▶ **Objective**
Filter the items below, copying every line that contains the word "design".

== Information given ==

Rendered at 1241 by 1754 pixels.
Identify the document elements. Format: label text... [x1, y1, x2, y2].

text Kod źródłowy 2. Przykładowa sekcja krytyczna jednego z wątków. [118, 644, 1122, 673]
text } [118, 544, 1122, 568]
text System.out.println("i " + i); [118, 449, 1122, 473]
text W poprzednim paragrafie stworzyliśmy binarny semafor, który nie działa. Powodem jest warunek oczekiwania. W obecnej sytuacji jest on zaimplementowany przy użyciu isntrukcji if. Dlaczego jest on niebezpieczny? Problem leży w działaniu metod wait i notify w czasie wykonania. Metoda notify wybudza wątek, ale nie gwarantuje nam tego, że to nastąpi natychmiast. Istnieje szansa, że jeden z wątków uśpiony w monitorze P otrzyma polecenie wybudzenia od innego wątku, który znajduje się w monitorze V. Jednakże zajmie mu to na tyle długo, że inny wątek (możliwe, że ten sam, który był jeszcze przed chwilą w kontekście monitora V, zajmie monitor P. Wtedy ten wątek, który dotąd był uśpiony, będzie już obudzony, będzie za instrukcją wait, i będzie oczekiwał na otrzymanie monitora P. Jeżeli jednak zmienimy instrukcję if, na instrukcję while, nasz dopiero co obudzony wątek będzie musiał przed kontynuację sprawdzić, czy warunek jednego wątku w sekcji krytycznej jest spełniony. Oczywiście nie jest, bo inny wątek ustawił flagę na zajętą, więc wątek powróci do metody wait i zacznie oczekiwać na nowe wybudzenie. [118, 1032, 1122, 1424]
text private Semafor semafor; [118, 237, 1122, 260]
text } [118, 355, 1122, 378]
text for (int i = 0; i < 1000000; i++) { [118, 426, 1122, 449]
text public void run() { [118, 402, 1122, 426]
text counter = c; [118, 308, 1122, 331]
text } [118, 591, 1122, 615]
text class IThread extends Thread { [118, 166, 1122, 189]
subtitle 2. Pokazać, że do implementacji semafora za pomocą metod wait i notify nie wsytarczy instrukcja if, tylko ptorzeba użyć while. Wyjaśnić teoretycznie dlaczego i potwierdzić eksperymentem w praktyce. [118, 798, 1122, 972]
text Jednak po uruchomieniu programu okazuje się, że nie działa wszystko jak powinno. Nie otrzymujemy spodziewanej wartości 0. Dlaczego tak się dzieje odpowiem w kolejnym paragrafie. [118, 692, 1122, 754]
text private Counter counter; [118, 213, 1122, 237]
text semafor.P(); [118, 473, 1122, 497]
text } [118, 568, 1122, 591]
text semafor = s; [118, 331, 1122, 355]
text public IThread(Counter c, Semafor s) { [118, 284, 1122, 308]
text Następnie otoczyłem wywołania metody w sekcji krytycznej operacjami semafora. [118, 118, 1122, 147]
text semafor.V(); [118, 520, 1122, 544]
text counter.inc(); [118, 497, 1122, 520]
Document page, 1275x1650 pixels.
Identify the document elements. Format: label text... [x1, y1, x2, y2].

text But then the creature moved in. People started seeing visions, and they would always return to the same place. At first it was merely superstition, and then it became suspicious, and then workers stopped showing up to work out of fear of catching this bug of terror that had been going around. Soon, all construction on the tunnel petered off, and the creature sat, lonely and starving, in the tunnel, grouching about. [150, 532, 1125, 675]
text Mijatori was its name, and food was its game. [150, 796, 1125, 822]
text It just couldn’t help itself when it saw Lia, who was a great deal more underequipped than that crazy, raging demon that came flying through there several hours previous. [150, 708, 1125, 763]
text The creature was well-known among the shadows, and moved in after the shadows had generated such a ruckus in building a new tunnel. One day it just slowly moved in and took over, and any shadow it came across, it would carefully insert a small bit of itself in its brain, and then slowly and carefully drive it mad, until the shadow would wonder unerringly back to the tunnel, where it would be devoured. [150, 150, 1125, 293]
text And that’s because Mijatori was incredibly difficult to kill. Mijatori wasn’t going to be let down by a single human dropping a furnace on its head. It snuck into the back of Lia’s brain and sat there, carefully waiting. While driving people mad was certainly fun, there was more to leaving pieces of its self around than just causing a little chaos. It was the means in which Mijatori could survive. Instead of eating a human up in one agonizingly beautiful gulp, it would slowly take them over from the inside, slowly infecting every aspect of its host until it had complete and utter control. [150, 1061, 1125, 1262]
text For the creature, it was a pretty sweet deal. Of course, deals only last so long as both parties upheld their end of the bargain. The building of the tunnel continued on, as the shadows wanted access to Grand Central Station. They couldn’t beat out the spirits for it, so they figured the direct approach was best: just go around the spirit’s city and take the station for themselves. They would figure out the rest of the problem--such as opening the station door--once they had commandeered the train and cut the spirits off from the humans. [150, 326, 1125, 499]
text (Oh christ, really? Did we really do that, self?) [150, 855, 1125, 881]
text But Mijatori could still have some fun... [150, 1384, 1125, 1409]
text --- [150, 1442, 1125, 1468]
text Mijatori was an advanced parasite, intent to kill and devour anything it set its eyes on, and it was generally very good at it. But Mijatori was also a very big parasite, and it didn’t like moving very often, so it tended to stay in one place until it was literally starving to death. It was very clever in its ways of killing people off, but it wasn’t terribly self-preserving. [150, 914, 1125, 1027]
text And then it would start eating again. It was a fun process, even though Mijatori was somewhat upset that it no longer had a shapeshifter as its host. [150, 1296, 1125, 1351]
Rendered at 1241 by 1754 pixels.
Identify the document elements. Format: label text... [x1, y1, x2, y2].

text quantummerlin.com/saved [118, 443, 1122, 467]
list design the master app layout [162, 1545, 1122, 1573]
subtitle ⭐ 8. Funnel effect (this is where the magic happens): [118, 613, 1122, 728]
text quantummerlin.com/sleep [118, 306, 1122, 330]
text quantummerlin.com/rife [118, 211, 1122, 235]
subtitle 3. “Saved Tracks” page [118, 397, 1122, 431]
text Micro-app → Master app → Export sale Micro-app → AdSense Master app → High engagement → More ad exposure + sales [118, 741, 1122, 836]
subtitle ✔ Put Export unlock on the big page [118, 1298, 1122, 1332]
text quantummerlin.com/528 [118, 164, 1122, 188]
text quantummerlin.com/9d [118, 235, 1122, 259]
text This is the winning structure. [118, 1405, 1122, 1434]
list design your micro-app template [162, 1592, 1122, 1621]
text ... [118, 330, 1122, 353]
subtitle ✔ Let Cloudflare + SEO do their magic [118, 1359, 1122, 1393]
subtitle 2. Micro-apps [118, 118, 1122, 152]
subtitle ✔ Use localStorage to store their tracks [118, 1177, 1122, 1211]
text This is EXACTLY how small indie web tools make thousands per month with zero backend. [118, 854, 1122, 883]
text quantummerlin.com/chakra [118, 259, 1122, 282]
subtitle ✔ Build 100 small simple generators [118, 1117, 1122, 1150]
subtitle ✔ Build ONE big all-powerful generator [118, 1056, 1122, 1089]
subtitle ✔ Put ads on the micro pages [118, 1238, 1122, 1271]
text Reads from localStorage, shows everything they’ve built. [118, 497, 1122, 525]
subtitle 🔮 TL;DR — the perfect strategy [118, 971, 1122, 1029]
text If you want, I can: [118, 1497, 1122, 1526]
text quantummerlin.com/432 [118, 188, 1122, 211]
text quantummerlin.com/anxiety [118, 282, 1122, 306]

===

▶ **Written response**
list design the master app layout [162, 1545, 1122, 1573]
list design your micro-app template [162, 1592, 1122, 1621]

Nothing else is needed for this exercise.